SoftMatters

As a practice-led research project in the field of biodesign, this project uses bacteria as living technologies by placing them in the centre of the design process. Building on the interdisciplinary project Imprimer la Lumière which pushes the scale of bio-printing to make bacterial luminescent micro-architectures, this thesis explores how digital technologies can facilitate the design, fabrication and maintenance of materials as host environments for bacteria in architecture.

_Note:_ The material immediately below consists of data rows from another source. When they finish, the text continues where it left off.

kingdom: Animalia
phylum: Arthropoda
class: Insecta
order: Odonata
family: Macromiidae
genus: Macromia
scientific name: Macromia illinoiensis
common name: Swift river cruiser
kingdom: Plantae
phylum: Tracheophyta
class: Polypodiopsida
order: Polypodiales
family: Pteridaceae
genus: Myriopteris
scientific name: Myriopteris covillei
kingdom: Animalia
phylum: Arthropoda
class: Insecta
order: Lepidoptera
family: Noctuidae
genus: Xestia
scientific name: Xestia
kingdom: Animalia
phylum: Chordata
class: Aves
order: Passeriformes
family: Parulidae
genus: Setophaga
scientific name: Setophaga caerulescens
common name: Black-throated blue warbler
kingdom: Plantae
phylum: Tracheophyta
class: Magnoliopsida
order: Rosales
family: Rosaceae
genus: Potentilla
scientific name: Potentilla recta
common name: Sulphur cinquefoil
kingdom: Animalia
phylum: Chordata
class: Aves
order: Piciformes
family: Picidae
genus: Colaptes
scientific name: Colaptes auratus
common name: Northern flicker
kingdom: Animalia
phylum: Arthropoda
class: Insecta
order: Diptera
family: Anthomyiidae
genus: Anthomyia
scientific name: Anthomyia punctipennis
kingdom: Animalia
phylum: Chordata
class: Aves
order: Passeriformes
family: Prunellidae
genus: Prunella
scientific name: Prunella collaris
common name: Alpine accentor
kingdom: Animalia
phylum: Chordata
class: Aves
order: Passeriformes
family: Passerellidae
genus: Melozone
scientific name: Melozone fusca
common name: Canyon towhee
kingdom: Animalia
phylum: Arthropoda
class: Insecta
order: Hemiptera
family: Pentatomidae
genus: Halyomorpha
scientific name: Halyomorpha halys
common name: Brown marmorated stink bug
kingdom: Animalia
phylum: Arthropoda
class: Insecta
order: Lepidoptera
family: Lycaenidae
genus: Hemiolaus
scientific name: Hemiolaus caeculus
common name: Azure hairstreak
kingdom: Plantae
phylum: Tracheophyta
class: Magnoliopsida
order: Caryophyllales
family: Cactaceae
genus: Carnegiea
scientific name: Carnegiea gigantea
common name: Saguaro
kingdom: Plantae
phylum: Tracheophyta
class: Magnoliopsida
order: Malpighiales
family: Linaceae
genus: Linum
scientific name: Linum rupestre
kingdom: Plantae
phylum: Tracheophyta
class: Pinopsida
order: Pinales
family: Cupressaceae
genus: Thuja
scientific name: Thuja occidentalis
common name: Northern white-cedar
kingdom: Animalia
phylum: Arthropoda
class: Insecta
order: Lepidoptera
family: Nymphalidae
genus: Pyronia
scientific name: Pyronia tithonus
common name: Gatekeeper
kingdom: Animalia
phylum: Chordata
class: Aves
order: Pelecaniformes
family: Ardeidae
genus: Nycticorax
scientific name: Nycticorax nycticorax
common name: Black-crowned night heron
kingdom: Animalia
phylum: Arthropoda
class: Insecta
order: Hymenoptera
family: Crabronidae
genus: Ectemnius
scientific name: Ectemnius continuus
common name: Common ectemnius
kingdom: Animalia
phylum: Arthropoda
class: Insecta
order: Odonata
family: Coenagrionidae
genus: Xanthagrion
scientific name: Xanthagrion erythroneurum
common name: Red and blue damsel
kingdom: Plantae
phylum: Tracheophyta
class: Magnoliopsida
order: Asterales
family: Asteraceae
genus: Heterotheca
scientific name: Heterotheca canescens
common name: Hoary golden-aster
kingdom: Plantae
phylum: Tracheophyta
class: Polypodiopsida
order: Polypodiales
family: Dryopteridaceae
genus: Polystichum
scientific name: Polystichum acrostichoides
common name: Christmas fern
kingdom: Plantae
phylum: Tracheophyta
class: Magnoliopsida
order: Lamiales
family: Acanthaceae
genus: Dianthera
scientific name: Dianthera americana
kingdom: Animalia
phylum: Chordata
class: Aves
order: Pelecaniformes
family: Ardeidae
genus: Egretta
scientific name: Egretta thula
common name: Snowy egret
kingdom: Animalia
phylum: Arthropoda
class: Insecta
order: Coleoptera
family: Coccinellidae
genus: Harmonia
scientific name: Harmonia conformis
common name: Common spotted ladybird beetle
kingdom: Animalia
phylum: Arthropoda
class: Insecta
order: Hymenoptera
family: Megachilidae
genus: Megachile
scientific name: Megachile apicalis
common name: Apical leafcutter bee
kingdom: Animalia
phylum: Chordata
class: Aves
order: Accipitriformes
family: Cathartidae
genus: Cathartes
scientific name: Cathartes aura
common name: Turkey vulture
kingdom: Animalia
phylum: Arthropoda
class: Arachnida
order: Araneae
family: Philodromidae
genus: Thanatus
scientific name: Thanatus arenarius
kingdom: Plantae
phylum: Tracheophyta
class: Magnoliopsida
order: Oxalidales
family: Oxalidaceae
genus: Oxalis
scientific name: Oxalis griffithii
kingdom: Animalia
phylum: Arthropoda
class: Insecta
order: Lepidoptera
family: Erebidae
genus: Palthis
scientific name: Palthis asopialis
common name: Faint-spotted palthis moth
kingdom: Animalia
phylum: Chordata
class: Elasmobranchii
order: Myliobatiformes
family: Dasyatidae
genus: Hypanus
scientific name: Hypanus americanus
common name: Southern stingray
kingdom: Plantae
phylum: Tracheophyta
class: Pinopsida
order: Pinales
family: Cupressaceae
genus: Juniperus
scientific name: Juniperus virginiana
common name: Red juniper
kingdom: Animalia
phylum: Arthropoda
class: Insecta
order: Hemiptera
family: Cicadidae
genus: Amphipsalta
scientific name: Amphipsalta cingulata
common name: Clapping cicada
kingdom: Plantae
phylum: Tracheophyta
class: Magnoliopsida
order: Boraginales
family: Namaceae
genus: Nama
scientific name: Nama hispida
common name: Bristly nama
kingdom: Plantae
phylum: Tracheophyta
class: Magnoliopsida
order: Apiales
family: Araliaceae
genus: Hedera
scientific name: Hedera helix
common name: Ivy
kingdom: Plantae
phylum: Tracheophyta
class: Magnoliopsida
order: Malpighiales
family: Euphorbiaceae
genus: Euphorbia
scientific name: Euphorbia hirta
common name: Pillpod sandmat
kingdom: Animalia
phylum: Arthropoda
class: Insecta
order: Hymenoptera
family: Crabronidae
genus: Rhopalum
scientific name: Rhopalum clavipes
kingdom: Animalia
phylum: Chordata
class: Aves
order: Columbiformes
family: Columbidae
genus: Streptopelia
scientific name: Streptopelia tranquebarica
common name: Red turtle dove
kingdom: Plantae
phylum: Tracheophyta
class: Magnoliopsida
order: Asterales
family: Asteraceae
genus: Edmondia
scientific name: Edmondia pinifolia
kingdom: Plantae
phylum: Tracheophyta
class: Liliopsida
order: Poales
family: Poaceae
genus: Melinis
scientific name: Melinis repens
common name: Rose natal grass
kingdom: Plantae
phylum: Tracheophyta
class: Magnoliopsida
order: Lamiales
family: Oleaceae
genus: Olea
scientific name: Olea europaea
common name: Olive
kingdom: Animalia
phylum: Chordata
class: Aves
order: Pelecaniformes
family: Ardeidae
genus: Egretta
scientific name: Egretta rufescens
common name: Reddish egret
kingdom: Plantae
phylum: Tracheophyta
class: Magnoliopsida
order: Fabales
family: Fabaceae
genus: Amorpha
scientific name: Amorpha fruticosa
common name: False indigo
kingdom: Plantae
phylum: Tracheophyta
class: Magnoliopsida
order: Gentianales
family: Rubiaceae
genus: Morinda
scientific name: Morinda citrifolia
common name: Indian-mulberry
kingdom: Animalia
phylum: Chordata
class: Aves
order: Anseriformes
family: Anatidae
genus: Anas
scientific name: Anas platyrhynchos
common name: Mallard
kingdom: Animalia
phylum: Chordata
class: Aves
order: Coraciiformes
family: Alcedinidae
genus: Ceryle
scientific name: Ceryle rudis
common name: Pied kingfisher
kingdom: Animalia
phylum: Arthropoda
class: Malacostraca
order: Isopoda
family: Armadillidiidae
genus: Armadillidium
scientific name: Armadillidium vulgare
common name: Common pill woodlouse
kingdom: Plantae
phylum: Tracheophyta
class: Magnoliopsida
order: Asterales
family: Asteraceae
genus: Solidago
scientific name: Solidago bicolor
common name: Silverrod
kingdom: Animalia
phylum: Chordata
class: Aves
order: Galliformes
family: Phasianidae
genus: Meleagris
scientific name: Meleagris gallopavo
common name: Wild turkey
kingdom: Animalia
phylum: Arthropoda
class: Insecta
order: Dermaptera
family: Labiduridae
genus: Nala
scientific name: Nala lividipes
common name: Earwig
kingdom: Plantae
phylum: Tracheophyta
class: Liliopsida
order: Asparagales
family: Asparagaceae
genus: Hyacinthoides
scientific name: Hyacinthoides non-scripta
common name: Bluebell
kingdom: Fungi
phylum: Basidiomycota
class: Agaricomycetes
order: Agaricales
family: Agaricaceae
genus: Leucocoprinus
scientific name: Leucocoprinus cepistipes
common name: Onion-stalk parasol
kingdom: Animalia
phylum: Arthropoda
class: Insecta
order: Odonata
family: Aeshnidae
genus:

Architects usually idealise long-lasting, predictable and maintenance-free materials, but the current environmental crisis with scarcity of resources force us to change our expectations of how materials perform, change and decay. Where a modern building is considered finalised when the construction work is done, architecture built with biomaterials and living organisms keeps transforming long after the building is completed

This introduces a new form of co-living and need for care taking where understanding the living conditions of the hosted organisms is fundamental. To accommodate for the inherent metabolism and dynamics of living materials, circulation of water, oxygen, salts, food and waste must be considered. For the architect to navigate in this complex intersection of design, biology and engineering, new tools and workflows are needed. The increasing availability of advanced digital technologies in fabrication, generative design, simulation, data collection and representation opens a new landscape for complex materials in architecture.

In this thesis bioluminescent marine bacteria is used as a model organism to develop the framework of tools and thinking needed for design with living bacteria. Here the emitted light is functionalised as a light source while also enabling a visual understanding of how the bacteria live in the material over time. By altering the agar recipe normally used to culture bacteria in microbiology labs, it can be 3d-printed. This allows to elevate the host environment from the flat surface of a petri-dish to porous 3d structures with local micro-environments within in a system of gas circulation, liquid irrigation and maintenance.

Integrating sensing into the physical experiments help analyse the bacteria’s behaviour over time and evaluate the designs. This knowledge is crucial to inform the next experiment while also feeding the development of techniques to draw living bacterial systems as architectural materials. The dynamic nature of the living material requires a drawing model which extends into time as a fourth dimension with the help of parametric design and digital simulations.

The results will be embodied in a demonstrator, where the concept of bioreactor will be reinterpreted for an architectural context, creating a sufficiently sterile setup to contain the bacteria, while ensuring both their and their human care takers’ health.

This thesis is part of the project ImpressioVivo which examines the 3d printing of biomaterials induced by luminescent and calcifying bacteria for circular design perspective.

Related publications:

• Tyse, G., Tamke, M., Ramsgaard Thomsen, M., Mosse, A., 2022, ‘Bioluminescent micro-architectures: planning design in time, an eco-metabolistic approach to biodesign’, Archit. Struct. Constr., Springer.